More recently, doctors have found that other Parkinson's symptoms can be
controlled with electricity applied to nearby brain structures, the subthalamic
nucleus and the globus pallidus. Ali Rezai, a neurosurgeon at the Cleveland
Clinic, says deep brain stimulation reduces tremors by more than 90% and
other Parkinson's symptoms like rigidity and writhing motions by about 60%.
"As far as helping these patients, this is a dramatic advance," he says. He
describes similar improvement in patients with debilitating pain from strokes
and nerve-crushing injuries.

Medtronic first began about 30 years ago to apply some of this
electrical-stimulation technology to the central nervous system, stimulating
the spinal cords of patients with severe pain. It has the field essentially to
itself now, though Cyberonics Inc. of Houston treats epilepsy with electrical
stimulation to a nerve in the neck.

Doctors have particularly high hopes for treating epilepsy with neurological
pacemakers, though that use is still being investigated.

"Epilepsy is an electrical storm in the brain, and it should be possible in
theory to disrupt seizures by changing the epileptic electrical pattern," says
neurologist Robert S. Fisher of Stanford University Medical Center. Though
drugs and other surgery help many patients, "We have about half a million
people in the U.S. alone for whom no existing treatment really works," Dr.
Fisher says.

Many such patients cannot get through an hour of their lives without a
seizure.
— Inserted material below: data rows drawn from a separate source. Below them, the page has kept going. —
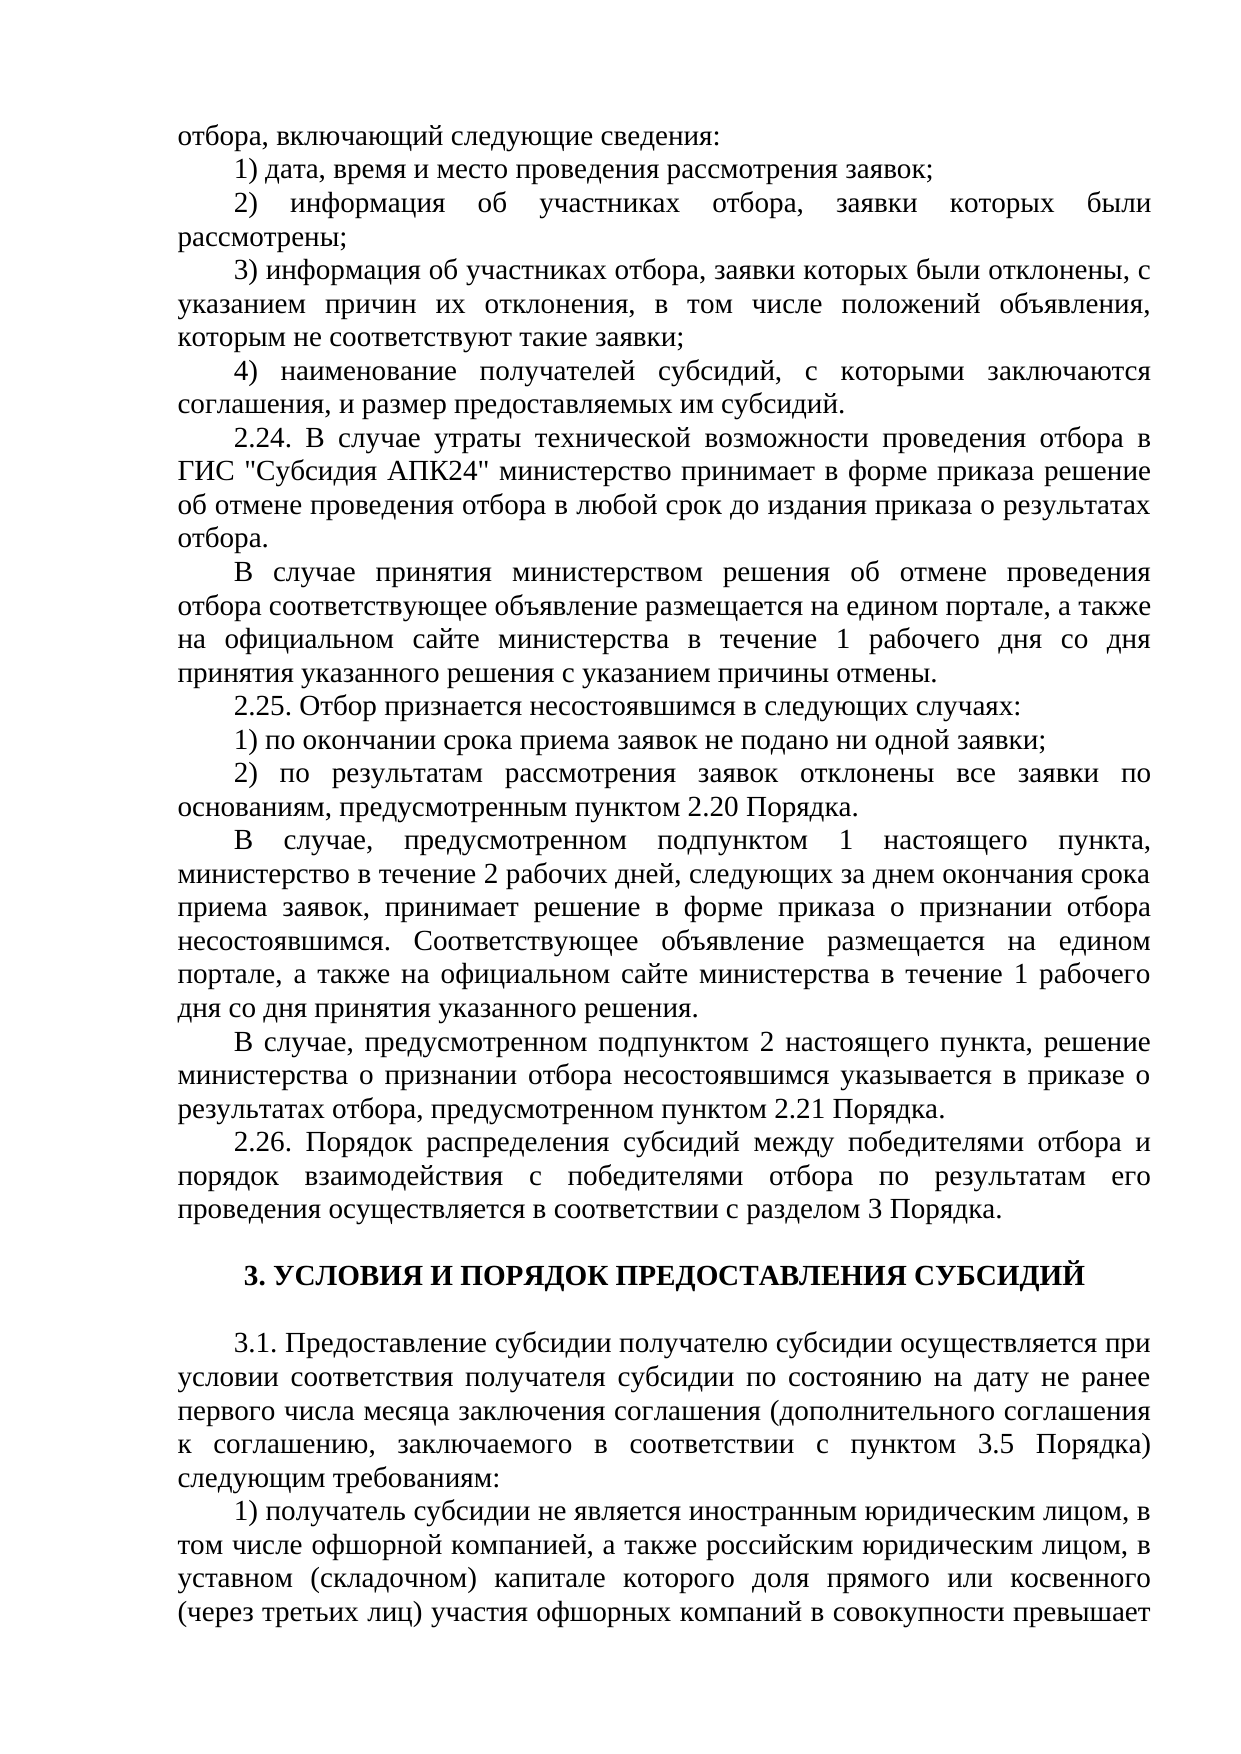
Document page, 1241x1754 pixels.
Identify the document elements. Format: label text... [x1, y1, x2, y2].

text В случае, предусмотренном подпунктом 1 настоящего пункта, министерство в течение 2 рабочих дней, следующих за днем окончания срока приема заявок, принимает решение в форме приказа о признании отбора несостоявшимся. Соответствующее объявление размещается на едином портале, а также на официальном сайте министерства в течение 1 рабочего дня со дня принятия указанного решения. [177, 822, 1152, 1024]
title 3. УСЛОВИЯ И ПОРЯДОК ПРЕДОСТАВЛЕНИЯ СУБСИДИЙ [177, 1258, 1152, 1292]
text 4) наименование получателей субсидий, с которыми заключаются соглашения, и размер предоставляемых им субсидий. [177, 353, 1152, 420]
text 1) по окончании срока приема заявок не подано ни одной заявки; [177, 722, 1152, 755]
text 2.25. Отбор признается несостоявшимся в следующих случаях: [177, 688, 1152, 722]
text В случае, предусмотренном подпунктом 2 настоящего пункта, решение министерства о признании отбора несостоявшимся указывается в приказе о результатах отбора, предусмотренном пунктом 2.21 Порядка. [177, 1024, 1152, 1124]
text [177, 118, 1152, 152]
text 2) информация об участниках отбора, заявки которых были рассмотрены; [177, 185, 1152, 252]
text 1) дата, время и место проведения рассмотрения заявок; [177, 152, 1152, 185]
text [177, 1493, 1152, 1627]
text 3.1. Предоставление субсидии получателю субсидии осуществляется при условии соответствия получателя субсидии по состоянию на дату не ранее первого числа месяца заключения соглашения (дополнительного соглашения к соглашению, заключаемого в соответствии с пунктом 3.5 Порядка) следующим требованиям: [177, 1326, 1152, 1493]
text 3) информация об участниках отбора, заявки которых были отклонены, с указанием причин их отклонения, в том числе положений объявления, которым не соответствуют такие заявки; [177, 252, 1152, 353]
text 2) по результатам рассмотрения заявок отклонены все заявки по основаниям, предусмотренным пунктом 2.20 Порядка. [177, 755, 1152, 822]
text 2.24. В случае утраты технической возможности проведения отбора в ГИС "Субсидия АПК24" министерство принимает в форме приказа решение об отмене проведения отбора в любой срок до издания приказа о результатах отбора. [177, 420, 1152, 554]
text 2.26. Порядок распределения субсидий между победителями отбора и порядок взаимодействия с победителями отбора по результатам его проведения осуществляется в соответствии с разделом 3 Порядка. [177, 1124, 1152, 1225]
text В случае принятия министерством решения об отмене проведения отбора соответствующее объявление размещается на едином портале, а также на официальном сайте министерства в течение 1 рабочего дня со дня принятия указанного решения с указанием причины отмены. [177, 554, 1152, 688]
So far, 10 patients with electrical devices have been followed for
several months at hospitals like Johns Hopkins in Baltimore and the
University of Pennsylvania. "People seem to have about a 75% reduction in
seizure frequency," says Dr. Fisher, who is heading a study of the
treatment. He says the "most exciting" hope for electrical therapy will occur
when devices are able to detect an oncoming seizure and respond to it with
the proper current.

Steven Rasmussen, a psychiatry professor at Brown University Medical
School in Providence, R.I., says about 375,000 Americans with progressive
and debilitating obsessive-compulsive disorder are candidates for surgery,
including the installation of an electrical device.

In a small pilot study so far, says Dr. Rasmussen, about 50% of patients
who fail to respond to other treatment, improve with deep brain stimulation.
Because of the public furor over lobotomies in the past, doctors are going
slowly with surgical techniques. But because electrical stimulation is both
adjustable and reversible, there are fewer concerns regarding this therapy.

Even so, only a handful of leading hospitals are trying it in
obsessive-compulsive patients. Brown University is one, and the Cleveland
Clinic soon will begin such treatment. Cleveland Clinic neurosurgeon Dr.
Rezai notes these patients are often unable to work or go to school; he
says they can take eight hours to wash up, or check the locks in their
houses hundreds of times and be unable to stop doing so.

Beyond OCD, Dr. Rasmussen predicts that there are a number of other
opportunities in the psychiatric field for the use of electrical
devices-including addictions that can't be controlled by drugs. "There is
undoubtedly a neurocircuitry in these psychiatric conditions," he says.